With Fulcrum, Huntington Ingalls is picking up software development, data analytics, cyber and advanced engineering skills. Fulcrum will expand Huntington Ingalls' capabilities in enhanced situational awareness and predictive threat analytics.
“The company’s unique experience and capabilities across the C5ISR domain grow our reach and support in the intelligence and special operations communities,” said Andy Green, president of Huntington Ingalls' technical solutions business.
Best known for being the country’s largest military shipbuilder, Huntington Ingalls has been building a substantial services business since its acquisition of Camber Corp. in 2016. After that deal, it took Camber and pulled together the other services work it already had to form Green’s technical solutions business.

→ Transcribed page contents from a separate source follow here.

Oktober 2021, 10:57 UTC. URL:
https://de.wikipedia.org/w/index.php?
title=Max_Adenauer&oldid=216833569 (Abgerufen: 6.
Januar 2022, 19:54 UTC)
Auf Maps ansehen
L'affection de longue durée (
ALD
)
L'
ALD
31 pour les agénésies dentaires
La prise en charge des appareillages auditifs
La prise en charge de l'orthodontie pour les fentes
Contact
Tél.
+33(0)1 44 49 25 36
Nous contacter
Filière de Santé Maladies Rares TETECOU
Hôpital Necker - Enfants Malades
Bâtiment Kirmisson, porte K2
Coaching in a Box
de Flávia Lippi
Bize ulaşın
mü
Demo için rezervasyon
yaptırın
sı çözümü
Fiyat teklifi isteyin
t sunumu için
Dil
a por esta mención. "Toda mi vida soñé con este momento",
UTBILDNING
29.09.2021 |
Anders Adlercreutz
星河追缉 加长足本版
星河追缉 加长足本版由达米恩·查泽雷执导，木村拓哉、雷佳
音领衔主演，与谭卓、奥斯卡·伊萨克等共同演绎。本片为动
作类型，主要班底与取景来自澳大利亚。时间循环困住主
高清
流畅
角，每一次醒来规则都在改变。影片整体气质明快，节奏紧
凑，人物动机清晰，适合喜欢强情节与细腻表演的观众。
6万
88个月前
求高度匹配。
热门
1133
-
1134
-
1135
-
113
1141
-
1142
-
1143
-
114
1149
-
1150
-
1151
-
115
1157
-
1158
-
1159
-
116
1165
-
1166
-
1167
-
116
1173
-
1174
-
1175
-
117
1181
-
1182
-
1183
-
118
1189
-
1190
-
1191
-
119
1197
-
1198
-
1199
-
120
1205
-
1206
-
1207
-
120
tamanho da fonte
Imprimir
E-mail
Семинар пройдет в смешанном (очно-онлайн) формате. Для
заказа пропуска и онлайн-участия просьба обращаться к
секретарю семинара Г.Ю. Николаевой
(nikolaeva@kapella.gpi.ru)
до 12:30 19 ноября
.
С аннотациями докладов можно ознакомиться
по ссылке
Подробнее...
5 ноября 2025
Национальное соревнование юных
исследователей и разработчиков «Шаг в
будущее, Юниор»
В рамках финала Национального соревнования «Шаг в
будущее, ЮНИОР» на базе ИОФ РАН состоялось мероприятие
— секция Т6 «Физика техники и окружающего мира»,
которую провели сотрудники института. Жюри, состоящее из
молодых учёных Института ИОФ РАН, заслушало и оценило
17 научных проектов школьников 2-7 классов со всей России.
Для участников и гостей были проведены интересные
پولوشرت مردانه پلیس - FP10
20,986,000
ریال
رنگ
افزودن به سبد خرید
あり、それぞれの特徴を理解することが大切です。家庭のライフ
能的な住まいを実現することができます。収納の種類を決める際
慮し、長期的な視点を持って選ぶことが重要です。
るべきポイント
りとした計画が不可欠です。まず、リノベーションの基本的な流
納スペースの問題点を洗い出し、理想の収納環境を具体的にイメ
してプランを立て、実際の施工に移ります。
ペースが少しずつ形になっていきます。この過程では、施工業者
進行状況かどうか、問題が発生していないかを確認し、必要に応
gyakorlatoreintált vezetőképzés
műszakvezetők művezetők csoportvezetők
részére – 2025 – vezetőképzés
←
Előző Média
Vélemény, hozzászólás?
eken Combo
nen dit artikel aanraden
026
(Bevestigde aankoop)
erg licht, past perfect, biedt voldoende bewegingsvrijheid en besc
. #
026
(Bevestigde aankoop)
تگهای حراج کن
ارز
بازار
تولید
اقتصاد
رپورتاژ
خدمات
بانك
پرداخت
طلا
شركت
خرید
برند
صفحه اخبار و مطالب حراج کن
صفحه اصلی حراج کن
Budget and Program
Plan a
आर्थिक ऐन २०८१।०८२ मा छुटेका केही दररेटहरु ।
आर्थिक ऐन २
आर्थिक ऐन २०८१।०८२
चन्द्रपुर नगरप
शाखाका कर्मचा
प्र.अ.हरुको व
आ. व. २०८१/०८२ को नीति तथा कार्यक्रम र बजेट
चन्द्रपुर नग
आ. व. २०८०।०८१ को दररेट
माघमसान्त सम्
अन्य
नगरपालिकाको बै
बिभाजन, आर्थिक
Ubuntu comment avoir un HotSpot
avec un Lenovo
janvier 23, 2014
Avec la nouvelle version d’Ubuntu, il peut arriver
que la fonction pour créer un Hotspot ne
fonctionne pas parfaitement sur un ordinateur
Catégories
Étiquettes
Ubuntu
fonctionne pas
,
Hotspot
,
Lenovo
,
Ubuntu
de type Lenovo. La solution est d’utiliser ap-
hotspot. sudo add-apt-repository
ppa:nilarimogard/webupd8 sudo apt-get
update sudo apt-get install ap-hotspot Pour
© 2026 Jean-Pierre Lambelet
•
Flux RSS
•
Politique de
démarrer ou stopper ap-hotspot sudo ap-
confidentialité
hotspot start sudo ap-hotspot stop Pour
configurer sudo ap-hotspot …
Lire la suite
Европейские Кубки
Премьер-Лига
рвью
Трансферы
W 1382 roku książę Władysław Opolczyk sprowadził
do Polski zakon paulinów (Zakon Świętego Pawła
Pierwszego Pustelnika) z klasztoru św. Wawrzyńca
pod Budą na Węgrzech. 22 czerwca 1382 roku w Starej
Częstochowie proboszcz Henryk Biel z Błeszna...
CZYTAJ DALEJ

That business should hit nearly $1 billion in annual revenue for 2018. Huntington Ingalls will report its 2018 financial results on Feb. 14. For the nine months ended Sept. 30, the technical solutions business recorded $721 million in revenue, up slightly from the same period the year before.
The shipbuilding businesses are both larger -- $1.9 billion for Ingalls Shipbuilding and $3.4 billion for Newport News Shipbuilding through the third quarter. But Huntington Ingalls sees the services business as highly complementary as the services can augment how the company supports the lifecycle of the platforms it builds.
“Fulcrum’s capabilities in software development, data analytics, cyber security and advanced engineering are strongly aligned with national security priorities and complement our priority practice areas,” Green said.
Fulcrum works with a variety of military customers including the U.S. Special Operations Command, Central Command, and Africa Command as well as the Defense Intelligence Agency, the Air Force and other defense and intelligence organizations.
Fulcrum also has a civilian business that supports customers with software and systems engineering, cybersecurity and IT infrastructure services. Fulcrum also has a health care business that supports scientific research and analysis, programmatic support and operational support.
Investment bank Houlihan Lokey advised Fulcrum on the deal.
Fulcrum's roots go back to the early 1990s and a value-added reseller known as Government Micro Resources. In 2006, the product business was sold to PC Mall and the remaining professional services business was renamed Fulcrum IT Services.
In 2010, Boyne Capital Partners and Grindstone Partners joined Fulcrum’s management team to buy out the previous owners. With Boyne’s support Fulcrum made four acquisitions over the last eight years: Dataline’s IT group in 2011, Corbrin in 2012, Forgentum Inc. in 2014, and the PTR Group in February 2018.
So one consolidator is taking out another one, but that is a common theme in the government market especially these days.